À la Recherche de la Gloire Perdue : Prost et Arnoux, entre Martyre et Domination
Dans l’histoire du sport, les Français n’ont jamais été réputés pour leur froideur. Et pourtant, peu de podiums ont paru aussi glacés que ceux partagés entre Alain Prost et René Arnoux.

Quand Alain Prost rejoint Renault en 1981, il n’est encore qu’un jeune talent prometteur. Son coéquipier René Arnoux, lui, a déjà fait ses preuves. Mais rapidement, Prost s’impose. Il enchaîne les victoires alors qu’Arnoux traverse une série noire. La tension monte. Quand Prost remporte sa première course au GP de France à Dijon, quelque chose change en lui : « Avant, tu pensais pouvoir le faire. Maintenant, tu sais que tu peux. »

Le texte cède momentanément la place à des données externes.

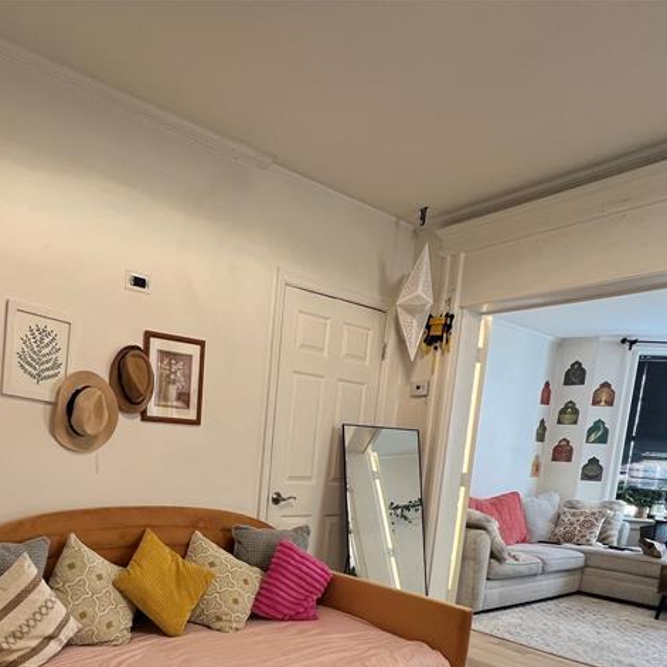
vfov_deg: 57.7
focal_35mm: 25
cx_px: 221
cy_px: 542
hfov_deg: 61.4
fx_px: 545
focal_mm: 1.57
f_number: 1.8
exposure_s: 1/60
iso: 160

Dès lors, la relation entre les deux hommes se détériore irrémédiablement.
Un an plus tard, au Grand Prix de France sur le circuit Paul Ricard, Renault signe un doublé historique. Un moment de gloire nationale ? Pas vraiment. Selon Prost, des consignes claires avaient été données : si Renault finissait en tête, Arnoux devait le laisser passer pour qu’il conserve ses chances au championnat. La télévision semblait lui donner raison. Mais Arnoux nie tout en bloc. Quoi qu’il en soit, leur relation est brisée. Arnoux quitte Renault à la fin de la saison. La rivalité, elle, ne s’éteint pas.

Deux France, deux pilotes
Très vite, le conflit devient une affaire nationale. En France, la presse les oppose : d’un côté Arnoux, le rebelle flamboyant, instinctif, imprévisible ; de l’autre Prost, surnommé “le Professeur”, froid, méthodique, stratégique. Chaque course devient une question identitaire : Qui est le véritable héros français ?
Prost en souffre particulièrement. Lui qui s’est toujours senti incompris par le public français. « Quand je suis arrivé chez Renault, la presse m’adorait. Mais en 1982, j’étais devenu le méchant. Mon erreur, franchement ? Avoir gagné. Les Français n’aiment pas les vainqueurs. Ils préfèrent les perdants glorieux. »
Arnoux, martyr adoré
Il faut dire qu’Arnoux savait se faire aimer. Son tempérament de feu, son panache à la française, faisaient de lui une figure presque romanesque. Prost, lui, paraissait distant, cérébral. Dans un pays qui avait idolâtré François Cevert, et même Gilles Villeneuve, Prost restait une énigme.
Les deux s’évitaient en interview, s’envoyaient des piques à peine voilées. Selon Heinz Prüller, Arnoux aurait même craché sur une photo de Prost dans un journal. Les fans se divisent. Les médias attisent le feu.
Une rivalité très actuelle
Dans une époque où les médias façonnent les histoires avant même que les pilotes ne les écrivent, cette rivalité sonne étrangement moderne. Des séries comme Drive to Survive prospèrent sur la dramaturgie plus que sur la vérité. Parfois, l’histoire est imposée avant même que les protagonistes ne puissent la vivre.
Ce n’était pas juste Prost contre Arnoux. C’était idéologie contre instinct. Image contre authenticité. Le surnom contre le mythe. La Formule 1 n’était pas seulement une question de victoire - mais de mérite.
Et c’est pour ça que cette vieille querelle résonne encore avec autant de force aujourd’hui.